#### Selected extract:
The initial attempt to drill Arbroath Well T14, an extended-reach well with a maximum 70° inclination, was suspended because of caving shale formation and inadequate hole cleaning. In this field, shale can be mechanically unstable at high wellbore inclinations. Earlier field experience by an offset operator had indicated that wells in this area were limited to 65° inclination because of the in-situ stress found in the shale. After suspension of work on Well T14, an evaluation of problems encountered and possible solutions was conducted. The unstable nature of the shale as the wellbore inclination increased was confirmed to be the primary problem. Kwakwa et al. had previously demonstrated the importance of mud weight as a means to stabilize the Tertiary period shale in this area.
Another major problem was the difficulty in determining how well the hole was being cleaned during drilling. Johancsik et al. had previously developed a drillstring torque-and-drag model and Brett et al. had demonstrated the use of this model as a means of monitoring hole cleaning. Kwakwa et al.'s mud weight recommendations and Brett et al.'s hole-cleaning monitoring recommendations were successfully applied during the drilling of four high-angle wells and one extended-reach well together with (1) a backreaming program to clean the wellbore, (2) use of a variable gauge stabilizer to improve steerable bottomhole assembly (BHA) performance, (3) drilling of a 16-in. intermediate hole instead of a 17 1/2-in. intermediate hole, and (4) use of 6 5/8-in. drillpipe to improve hydraulics and hole cleaning. These methods resulted in improved drilling performance and significant cost savings.
Arbroath field is an oil development in North Sea U.K. Block 22/17. Its sandstone reservoir, which is normally pressured, is at 8,300 ft TVD. Fig. 1 shows that the reservoir is overlain by a massive section of Tertiary shale with a maximum 12.8-lbm/gal pore pressure. The shale requires both chemical inhibition to prevent it from swelling and a mud weight significantly higher than pore pressure to stabilize it mechanically. To drain the reservoir, development of the field outer edges was necessary. This required wells with a horizontal displacement of up to 15,000 ft and tangent angles of up to 74 . All well paths would pass through the overpressured Tertiary shale.

#### Directions for this task:
Transcribe the passage on drilling in Arbroath field from "The initial attempt" to "in this area.". The rows that follow have no connection to the passage on drilling in Arbroath field.

#### Material:
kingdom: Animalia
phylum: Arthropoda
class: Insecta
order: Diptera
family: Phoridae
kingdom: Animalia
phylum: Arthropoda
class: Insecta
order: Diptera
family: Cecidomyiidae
---
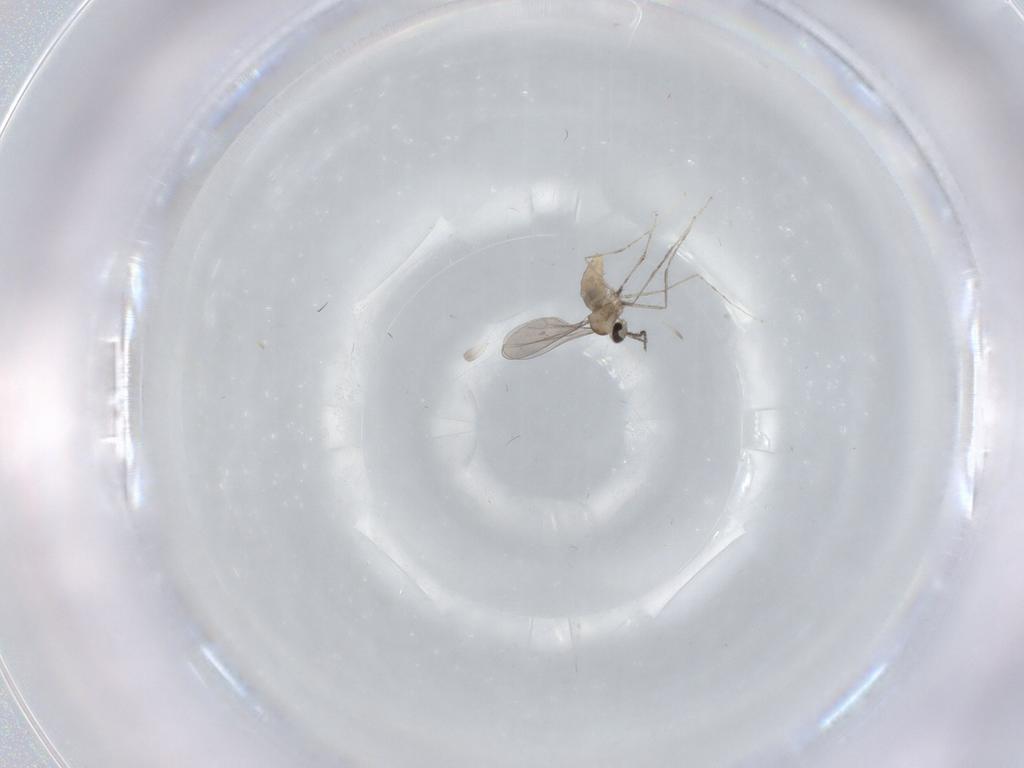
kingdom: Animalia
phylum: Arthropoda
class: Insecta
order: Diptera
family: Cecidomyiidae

#### Answer to the task:
The initial attempt to drill Arbroath Well T14, an extended-reach well with a maximum 70° inclination, was suspended because of caving shale formation and inadequate hole cleaning. In this field, shale can be mechanically unstable at high wellbore inclinations. Earlier field experience by an offset operator had indicated that wells in this area were limited to 65° inclination because of the in-situ stress found in the shale. After suspension of work on Well T14, an evaluation of problems encountered and possible solutions was conducted. The unstable nature of the shale as the wellbore inclination increased was confirmed to be the primary problem. Kwakwa et al. had previously demonstrated the importance of mud weight as a means to stabilize the Tertiary period shale in this area.